* **Written task**
Reproduce every line of text in the material below word for word, and leave the pictures out of your answer.

* **Text extracted from each page**
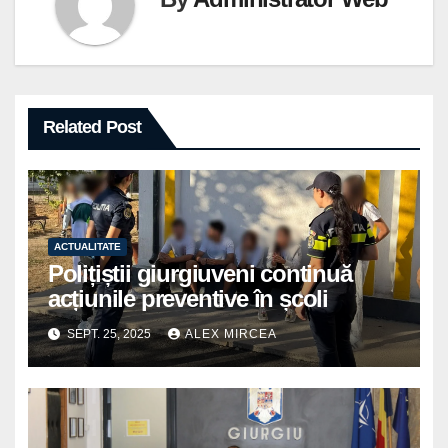
Related Post
ACTUALITATE
Polițiștii giurgiuveni continuă
acțiunile preventive în școli
SEPT. 25, 2025
ALEX MIRCEA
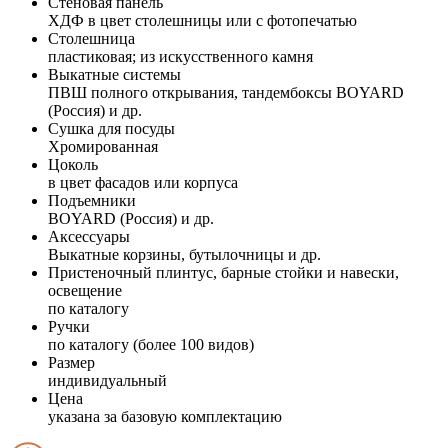
Стеновая панель
ХДФ в цвет столешницы или с фотопечатью
Столешница
пластиковая; из искусственного камня
Выкатные системы
ПВШ полного открывания, тандембоксы BOYARD
(Россия) и др.
Сушка для посуды
Хромированная
Цоколь
в цвет фасадов или корпуса
Подъемники
BOYARD (Россия) и др.
Аксессуары
Выкатные корзины, бутылочницы и др.
Пристеночный плинтус, барные стойки и навески,
освещение
по каталогу
Ручки
по каталогу (более 100 видов)
Размер
индивидуальный
Цена
указана за базовую комплектацию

* **Completed task**
Related Post
ACTUALITATE
Polițiștii giurgiuveni continuă
acțiunile preventive în școli
SEPT. 25, 2025
ALEX MIRCEA
Стеновая панель
ХДФ в цвет столешницы или с фотопечатью
Столешница
пластиковая; из искусственного камня
Выкатные системы
ПВШ полного открывания, тандембоксы BOYARD
(Россия) и др.
Сушка для посуды
Хромированная
Цоколь
в цвет фасадов или корпуса
Подъемники
BOYARD (Россия) и др.
Аксессуары
Выкатные корзины, бутылочницы и др.
Пристеночный плинтус, барные стойки и навески,
освещение
по каталогу
Ручки
по каталогу (более 100 видов)
Размер
индивидуальный
Цена
указана за базовую комплектацию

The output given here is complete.